The Metlac Ravine is like a huge postcard sent in the past that captures the monumental nature of the southern, coastal state of Mexico-Veracruz and the speeding modernization of the country that took place in the second part of the 19th century.
José María Velasco Gómez (1840-1912) is the most famous landscape painter in Mexico and renowned documentalist of the flora and fauna of this country. This particular painting showcases his fascination with the vast natural richness and diversity of Mexico. He used it in his art to celebrate the national identity and patriotism of a fairly young republic (Mexico became an independent state in 1821). This work also presents the early industrialization that Mexico went through during the author’s lifetime. The theme of the Metlac river is obvious. The imminent future, symbolized by the train, painted in the right hand corner, overtakes the nature, cuts the scenery and moves towards the viewer with a whoosh.

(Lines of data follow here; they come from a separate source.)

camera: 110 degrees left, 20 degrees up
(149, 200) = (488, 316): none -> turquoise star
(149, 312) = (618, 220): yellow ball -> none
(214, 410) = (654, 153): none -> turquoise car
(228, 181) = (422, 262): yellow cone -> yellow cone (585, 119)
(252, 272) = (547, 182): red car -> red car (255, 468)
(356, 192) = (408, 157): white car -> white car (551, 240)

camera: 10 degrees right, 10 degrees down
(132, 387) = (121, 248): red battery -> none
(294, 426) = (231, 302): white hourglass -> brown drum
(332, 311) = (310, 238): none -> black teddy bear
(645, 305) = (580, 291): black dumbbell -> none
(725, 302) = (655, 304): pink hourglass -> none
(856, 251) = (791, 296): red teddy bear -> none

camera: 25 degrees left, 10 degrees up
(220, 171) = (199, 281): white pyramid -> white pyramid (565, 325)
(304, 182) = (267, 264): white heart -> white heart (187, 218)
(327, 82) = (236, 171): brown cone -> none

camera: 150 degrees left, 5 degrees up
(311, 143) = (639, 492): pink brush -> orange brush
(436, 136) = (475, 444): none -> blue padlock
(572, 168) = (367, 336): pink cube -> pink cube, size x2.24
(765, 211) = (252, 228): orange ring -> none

In the background of the painting, we see the Pico de Orizaba, also known as Citlaltépetl (from Nahuatl citlal(in) = star, and tepētl = mountain), the highest mountain in Mexico. It is a dominant element of the whole painting, against which others are presented. This composition evokes the series of landscape prints by Hokusai: Thirty-six Views of Mount Fuji (produced 1830-1832) in Japan.
The Metlac river and its canyon are hardly visible. One needs to really focus to be able to spot its flow behind the bushes in the bottom left corner of the work. Its direction is similar to that of the train, though the curve of the railroad is stronger, sharper. However, it still mimics the natural riverbed of Metlac.

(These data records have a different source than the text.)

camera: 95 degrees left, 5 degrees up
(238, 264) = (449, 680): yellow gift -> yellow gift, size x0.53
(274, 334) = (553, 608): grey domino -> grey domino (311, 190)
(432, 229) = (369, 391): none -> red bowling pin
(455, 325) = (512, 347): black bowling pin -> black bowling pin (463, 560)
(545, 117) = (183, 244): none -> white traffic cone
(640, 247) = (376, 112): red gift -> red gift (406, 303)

The railroad depicted here was built in 1877. It connected the capital with the biggest and oldest sea port in Mexico- Veracruz. Its creation was a tremendous endeavor for the private investors and central government. The building of the rail network afforded better control the land as well as the promotion of trade and economic development. Velasco, by introducing the train into this landscape painting, points out the social and economic changes that happened during his life.
In the front of the painting, Velasco concentrates our sight on flora, various shrubs, trees and cacti typical to Veracruz state. They are depicted in detail, ensuring that the diversity of natural forms is represented realistically. This is also the place from which we can view two main elements that build the narration of this scene: the Pico de Orizaba and the locomotive engine with the steam.
In the archives of Southern Methodist University, a photo can be found that captures a similar moment, although we cannot see the train, just the steam over the railroad in the Metlac canyon. The photo gives us another opportunity to appreciate the style and talent of José María Velasco Gómez. In comparison, we can see how he was able to grasp the details and still show the story of the interplay of two forces that shape reality: nature and human agency.
José María Velasco Gómez in this work shows himself to be an excellent student of the biology and geography of his motherland, and a witty, astute chronicler of his times.